Unilever operates a global digital ecosystem reaching 2.5 billion consumers daily. To standardise the web estate, the organisation implemented a highly customised instance of Adobe Experience Manager (AEM), featuring shared components and governance.
A key element of the implementation was The White Label: an in-house, politically neutral reference brand used to pilot capabilities and recruit brands onto the system. I was hired as sole Design Lead within the Experience Squad to take ownership of this design system layer.

In the context of the project’s scale, the existing component library lacked structural integrity, creating significant ambiguity for brand teams:


I reorganised the design layer into a governed platform system built around compositional logic rather than page-level thinking.
Using Atomic Design principles, the library was formalised into atoms, molecules, organisms and modular page assemblies. This replaced fragmented layouts with structured building blocks and ensured that visual and behavioural changes cascaded predictably across implementations.
Workflow alignment was equally important. Static exports were replaced with an inspection workflow using Zeplin that allowed offshore developers to extract CSS values, assets and grid specifications directly from source files. This reduced translation errors and shortened feedback loops between design and engineering.
Additionally, I also explored Git-based version control for the Sketch library via BitBucket in an attempt to introduce development-style discipline into the design workflow.
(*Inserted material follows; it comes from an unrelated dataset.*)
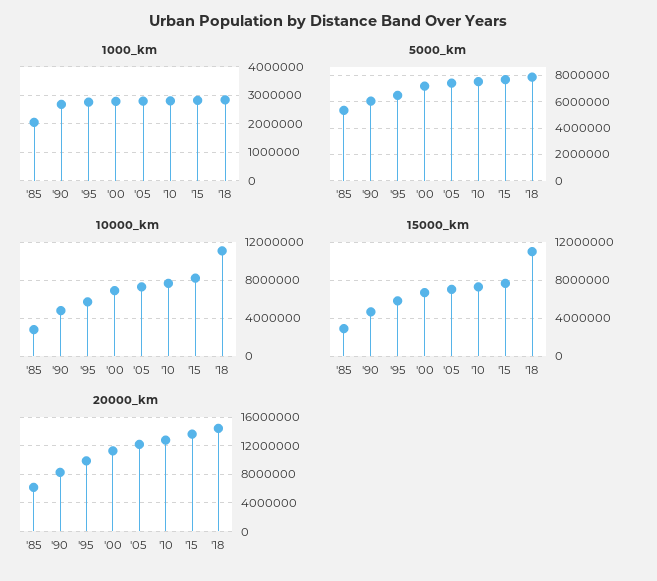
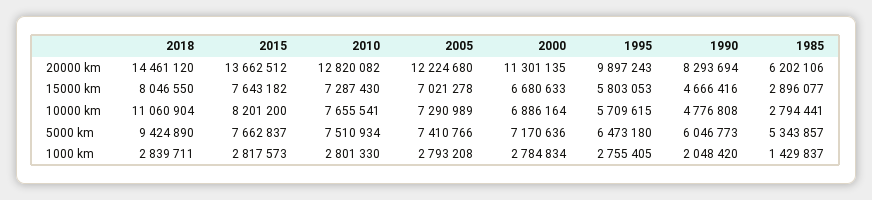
1000_km, '85: 2000000 -> 1429837
1000_km, '90: 2750000 -> 2048420
5000_km, '18: 8000000 -> 9424890
15000_km, '18: 11000000 -> 8046550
Although this wasn’t ultimately workable due to the limitations of binary design files, it clarified the need for stronger structural governance and version clarity within the design system.
Alongside structural changes, I owned the validation loop between brand ambition and AEM capability. Proposed components were tested against real brand use cases and technical constraints before being promoted into the shared library. Testing was a mixture of ad-hoc and more formalised environments which I wrote user testing scripts for.
Documentation was expanded to describe configuration logic and functional boundaries, giving brands and partner agencies a clear reference point for the ‘catalogue’ of modules.

The White Label evolved from a reference implementation into an enforceable delivery standard for Adobe Classic.
Although granular analytics were not instrumented at the platform level, the operational shift was visible. Developers moved from repeated clarification cycles to assembling pages from a stable, documented component set. Global brands, including Dove and more than fifteen additional launches, adopted White Label patterns as a foundation for their own AEM components.
By centralising component logic, the cost of global updates, including accessibility and UX improvements, shifted from page-level rework to component-level revision. The system reduced ambiguity, improved consistency and created a scalable foundation for ongoing digital growth.